INSTRUCTION: Copy out all the lines of the data precisely, omitting any pictures.
-=-=-
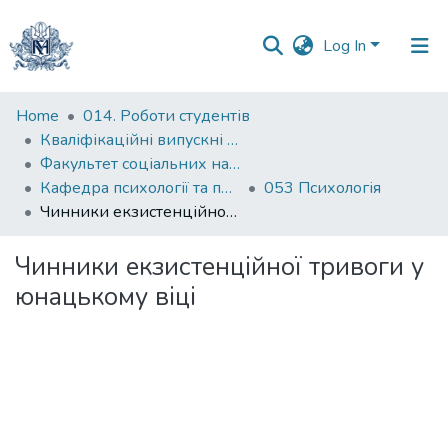
Log In
Communities
Home
014. Роботи студентів
&
Кваліфікаційні випускні роботи здобувачів вищої освіти бакалаврських програм
Collections
Факультет соціальних наук і соціальних технологій
Кафедра психології та педагогіки
053 Психологія
All of DSpace
Чинники екзистенційної тривоги у юнацькому віці
Statistics
Чинники екзистенційної тривоги у
юнацькому віці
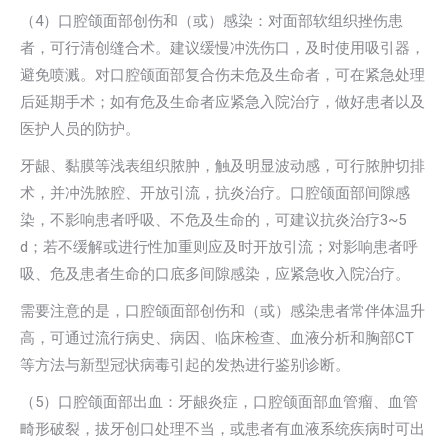
（4）口腔颌面部创伤和（或）感染：对面部软组织挫伤患
者，可行清创缝合术。建议缓慢冲洗伤口，及时使用吸引器，
避免喷溅。对口腔颌面部复合伤未危及生命者，可在紧急处理
后延期手术；如有危及生命者应紧急入院治疗，做好患者以及
医护人员的防护。
牙龈、黏膜等浅表组织脓肿，触及明显波动感，可行脓肿切排
术，并冲洗脓腔、开放引流，抗炎治疗。口腔颌面部间隙感
染，不影响患者呼吸、不危及生命的，可建议抗炎治疗3~5
d；若不缓解或进行性加重则应及时开放引流；对影响患者呼
吸、危及患者生命的口底多间隙感染，应紧急收入院治疗。
需要注意的是，口腔颌面部创伤和（或）感染患者常伴体温升
高，可通过流行病史、病因、临床检查、血液分析和胸部CT
等方法与新型冠状病毒引起的发热进行鉴别诊断。
（5）口腔颌面部出血：牙龈炎症，口腔颌面部血管瘤、血管
畸形破裂，拔牙创口处理不当，或患者有血液系统疾病时可出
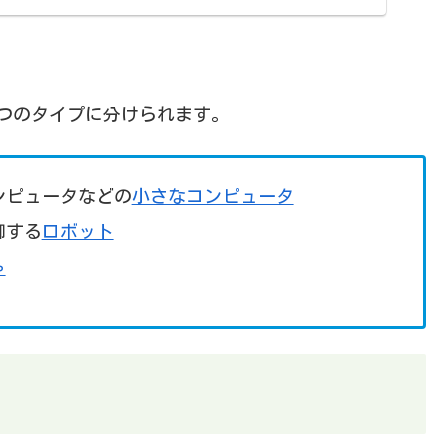
つのタイプに分けられます。
ンピュータなどの
小さなコンピュータ
御する
ロボット
ゃ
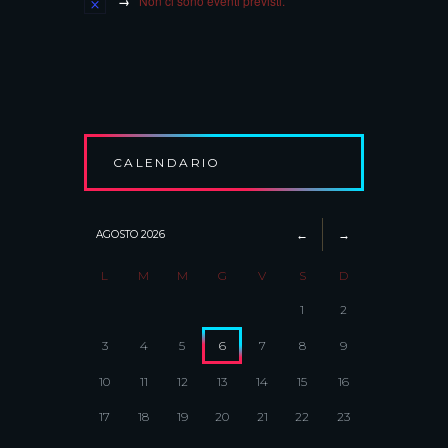
Non ci sono eventi previsti.
CALENDARIO
AGOSTO
2026
L
M
M
G
V
S
D
1
2
3
4
5
6
7
8
9
10
11
12
13
14
15
16
17
18
19
20
21
22
23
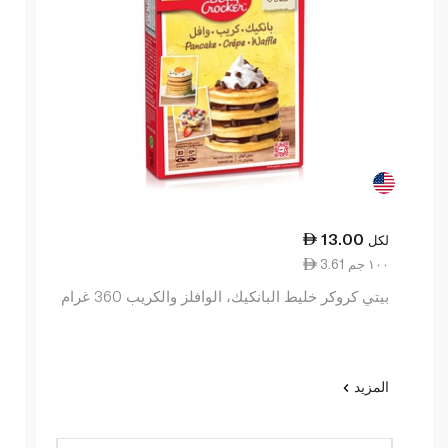
13.00
لكل
3.61 ١٠٠ جم
بيتي كروكر خليط البانكيك، الوافلز والكريب 360 غرام
المزيد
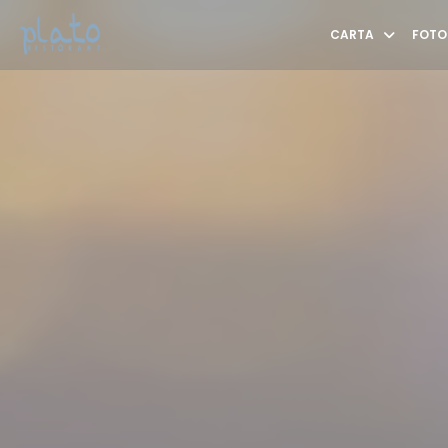
Personalización de sus opciones de cookies
CARTA
FOTO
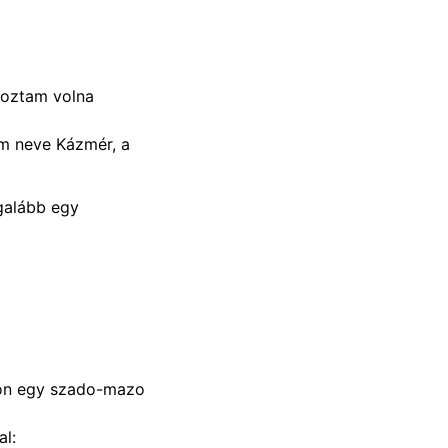
ofoztam volna
m neve Kázmér, a
egalább egy
on egy szado-mazo
l:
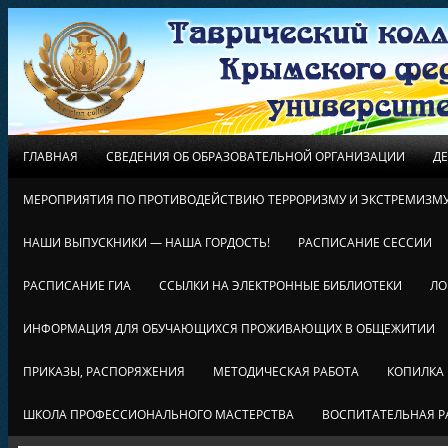
ГЛАВНАЯ
СВЕДЕНИЯ ОБ ОБРАЗОВАТЕЛЬНОЙ ОРГАНИЗАЦИИ
Д
МЕРОПРИЯТИЯ ПО ПРОТИВОДЕЙСТВИЮ ТЕРРОРИЗМУ И ЭКСТРЕМИЗМ
НАШИ ВЫПУСКНИКИ — НАША ГОРДОСТЬ!
РАСПИСАНИЕ СЕССИИ
РАСПИСАНИЕ ГИА
ССЫЛКИ НА ЭЛЕКТРОННЫЕ БИБЛИОТЕКИ
ЛО
ИНФОРМАЦИЯ ДЛЯ ОБУЧАЮЩИХСЯ ПРОЖИВАЮЩИХ В ОБЩЕЖИТИИ
ПРИКАЗЫ, РАСПОРЯЖЕНИЯ
МЕТОДИЧЕСКАЯ РАБОТА
КОПИЛКА
ШКОЛА ПРОФЕССИОНАЛЬНОГО МАСТЕРСТВА
ВОСПИТАТЕЛЬНАЯ Р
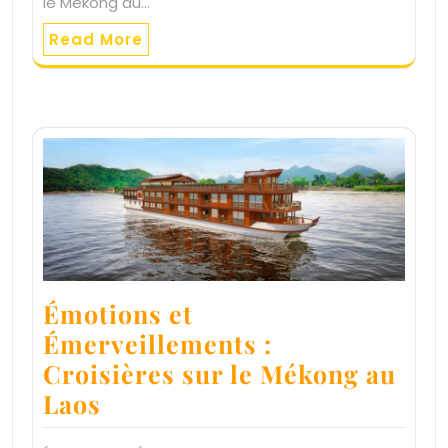
le Mékong au…
Read More
Émotions et
Émerveillements :
Croisières sur le Mékong au
Laos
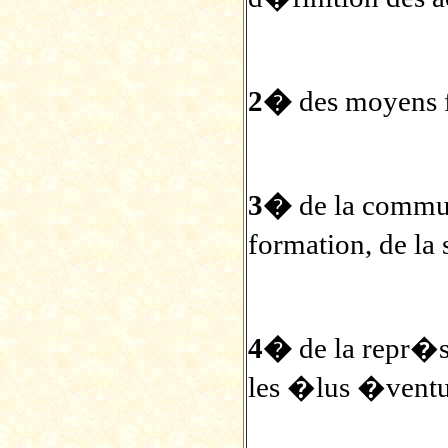
2�
des moyens f
3�
de la commun
formation, de la
4�
de la repr�s
les �lus �ventu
-=-=-
TASK SOLUTION:
Log In
Communities
Home
014. Роботи студентів
&
Кваліфікаційні випускні роботи здобувачів вищої освіти бакалаврських програм
Collections
Факультет соціальних наук і соціальних технологій
Кафедра психології та педагогіки
053 Психологія
All of DSpace
Чинники екзистенційної тривоги у юнацькому віці
Statistics
Чинники екзистенційної тривоги у
юнацькому віці
（4）口腔颌面部创伤和（或）感染：对面部软组织挫伤患
者，可行清创缝合术。建议缓慢冲洗伤口，及时使用吸引器，
避免喷溅。对口腔颌面部复合伤未危及生命者，可在紧急处理
后延期手术；如有危及生命者应紧急入院治疗，做好患者以及
医护人员的防护。
牙龈、黏膜等浅表组织脓肿，触及明显波动感，可行脓肿切排
术，并冲洗脓腔、开放引流，抗炎治疗。口腔颌面部间隙感
染，不影响患者呼吸、不危及生命的，可建议抗炎治疗3~5
d；若不缓解或进行性加重则应及时开放引流；对影响患者呼
吸、危及患者生命的口底多间隙感染，应紧急收入院治疗。
需要注意的是，口腔颌面部创伤和（或）感染患者常伴体温升
高，可通过流行病史、病因、临床检查、血液分析和胸部CT
等方法与新型冠状病毒引起的发热进行鉴别诊断。
（5）口腔颌面部出血：牙龈炎症，口腔颌面部血管瘤、血管
畸形破裂，拔牙创口处理不当，或患者有血液系统疾病时可出
つのタイプに分けられます。
ンピュータなどの
小さなコンピュータ
御する
ロボット
ゃ
Non ci sono eventi previsti.
CALENDARIO
AGOSTO
2026
L
M
M
G
V
S
D
1
2
3
4
5
6
7
8
9
10
11
12
13
14
15
16
17
18
19
20
21
22
23
13.00
لكل
3.61 ١٠٠ جم
بيتي كروكر خليط البانكيك، الوافلز والكريب 360 غرام
المزيد
Personalización de sus opciones de cookies
CARTA
FOTO
ofoztam volna
m neve Kázmér, a
egalább egy
on egy szado-mazo
l:
ГЛАВНАЯ
СВЕДЕНИЯ ОБ ОБРАЗОВАТЕЛЬНОЙ ОРГАНИЗАЦИИ
Д
МЕРОПРИЯТИЯ ПО ПРОТИВОДЕЙСТВИЮ ТЕРРОРИЗМУ И ЭКСТРЕМИЗМ
НАШИ ВЫПУСКНИКИ — НАША ГОРДОСТЬ!
РАСПИСАНИЕ СЕССИИ
РАСПИСАНИЕ ГИА
ССЫЛКИ НА ЭЛЕКТРОННЫЕ БИБЛИОТЕКИ
ЛО
ИНФОРМАЦИЯ ДЛЯ ОБУЧАЮЩИХСЯ ПРОЖИВАЮЩИХ В ОБЩЕЖИТИИ
ПРИКАЗЫ, РАСПОРЯЖЕНИЯ
МЕТОДИЧЕСКАЯ РАБОТА
КОПИЛКА
ШКОЛА ПРОФЕССИОНАЛЬНОГО МАСТЕРСТВА
ВОСПИТАТЕЛЬНАЯ Р
le Mékong au…
Read More
Émotions et
Émerveillements :
Croisières sur le Mékong au
Laos
2�
des moyens f
3�
de la commun
formation, de la
4�
de la repr�s
les �lus �ventu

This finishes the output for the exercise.